Michelle Obama: „Ich habe sogar aufgehört zu versuchen zu lächeln“ während der Einweihung von Trump.

Die ehemalige First Lady Michelle Obama hat enthüllt, wie schwierig die Amtseinführung von Präsident Donald Trump 2017 für sie war, und in ihrem neuen Buch zugegeben, dass sie aufgehört hat, „sogar zu lächeln“, als der US-Führer vereidigt wurde.

In ihren Memoiren Becoming beklagt Obama die Tatsache, dass mit der Einweihung von Trump „die lebendige Vielfalt der beiden vorangegangenen Einweihungen verschwunden war“, so das ABC, das eine Vorabversion des Buches erhalten hat.

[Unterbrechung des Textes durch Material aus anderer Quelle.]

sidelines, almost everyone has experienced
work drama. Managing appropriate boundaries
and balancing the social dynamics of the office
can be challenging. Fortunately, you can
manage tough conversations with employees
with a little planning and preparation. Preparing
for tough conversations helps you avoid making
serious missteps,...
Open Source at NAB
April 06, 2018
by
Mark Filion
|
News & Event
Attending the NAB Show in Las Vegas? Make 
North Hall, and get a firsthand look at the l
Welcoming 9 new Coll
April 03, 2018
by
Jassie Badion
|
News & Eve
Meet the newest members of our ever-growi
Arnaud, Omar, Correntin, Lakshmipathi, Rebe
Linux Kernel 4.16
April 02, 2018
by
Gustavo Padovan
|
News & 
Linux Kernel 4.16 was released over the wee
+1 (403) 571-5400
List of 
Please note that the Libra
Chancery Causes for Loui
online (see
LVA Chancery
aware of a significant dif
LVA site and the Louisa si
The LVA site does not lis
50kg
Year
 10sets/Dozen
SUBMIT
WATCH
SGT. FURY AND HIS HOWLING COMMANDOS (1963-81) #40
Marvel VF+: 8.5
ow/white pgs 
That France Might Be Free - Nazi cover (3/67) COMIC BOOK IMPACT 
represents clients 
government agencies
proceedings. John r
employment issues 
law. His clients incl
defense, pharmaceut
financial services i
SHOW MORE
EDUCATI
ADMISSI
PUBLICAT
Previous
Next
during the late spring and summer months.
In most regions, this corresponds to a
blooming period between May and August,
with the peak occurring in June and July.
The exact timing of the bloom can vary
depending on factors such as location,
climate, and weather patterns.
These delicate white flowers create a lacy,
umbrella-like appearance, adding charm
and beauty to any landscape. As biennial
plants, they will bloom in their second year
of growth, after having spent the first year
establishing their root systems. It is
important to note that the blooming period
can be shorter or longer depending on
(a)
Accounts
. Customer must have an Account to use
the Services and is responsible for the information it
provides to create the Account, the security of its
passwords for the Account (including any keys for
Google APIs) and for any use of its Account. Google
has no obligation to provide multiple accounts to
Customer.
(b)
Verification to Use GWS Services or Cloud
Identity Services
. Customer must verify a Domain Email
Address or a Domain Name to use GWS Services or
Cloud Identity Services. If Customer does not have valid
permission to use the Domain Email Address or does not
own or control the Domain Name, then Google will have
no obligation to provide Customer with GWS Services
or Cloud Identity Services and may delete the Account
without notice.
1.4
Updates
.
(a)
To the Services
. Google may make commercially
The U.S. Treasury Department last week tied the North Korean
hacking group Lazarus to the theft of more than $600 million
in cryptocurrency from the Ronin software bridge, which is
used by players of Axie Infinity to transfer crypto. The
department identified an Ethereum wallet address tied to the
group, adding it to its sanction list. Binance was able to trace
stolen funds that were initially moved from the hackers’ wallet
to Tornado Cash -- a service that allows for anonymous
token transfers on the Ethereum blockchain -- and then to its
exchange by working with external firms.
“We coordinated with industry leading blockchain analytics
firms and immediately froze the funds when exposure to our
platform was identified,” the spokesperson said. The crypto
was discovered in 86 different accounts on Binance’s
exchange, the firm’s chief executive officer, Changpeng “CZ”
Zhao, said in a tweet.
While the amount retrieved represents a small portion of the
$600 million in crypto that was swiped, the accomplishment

„Jemand aus Baracks Regierung hätte sagen können, dass die Optik dort schlecht war, dass das, was die Öffentlichkeit sah, nicht die Realität oder die Ideale des Präsidenten widerspiegelte“, schreibt Obama angeblich. „Aber in diesem Fall hat es das vielleicht getan. Als ich es erkannte, nahm ich meine eigene optische Anpassung vor: Ich hörte auf, zu lächeln.“

Obama hat auch in ihrem neuen Buch darüber nachgedacht, wie sie in der Wahlnacht im November 2016 „alles ausblenden und einschlafen“ wollte, als sich herausstellte, dass Trump wahrscheinlich der nächste sein würde, der nach ihrem Mann als US-Führer dienen würde.

„Ich werde mich immer fragen, was so viele Frauen dazu veranlasst hat, eine außergewöhnlich qualifizierte Kandidatin abzulehnen und stattdessen einen Frauenfeind als ihren Präsidenten zu wählen“, schreibt Obama über den Sieg von Trump und den Wahlschaden der ehemaligen Außenministerin Hillary Clinton.

In einem Sonntagsinterview mit dem amerikanischen Robin Roberts von Good Morning reflektierte Obama über ihre Gefühle über Trumps Aufstieg zur Macht.

Nachdem Roberts darauf hinwies, dass die Obamas es größtenteils vermieden haben, ihre Kritik am Präsidenten zu äußern, sagte Obama: „Der Oberbefehlshaber zu sein, ist eine schwierige Aufgabe. Du musst Disziplin haben. Du musst lesen und wissenswert sein. Du musst die Geschichte kennen. Du musst vorsichtig mit deinen Worten sein.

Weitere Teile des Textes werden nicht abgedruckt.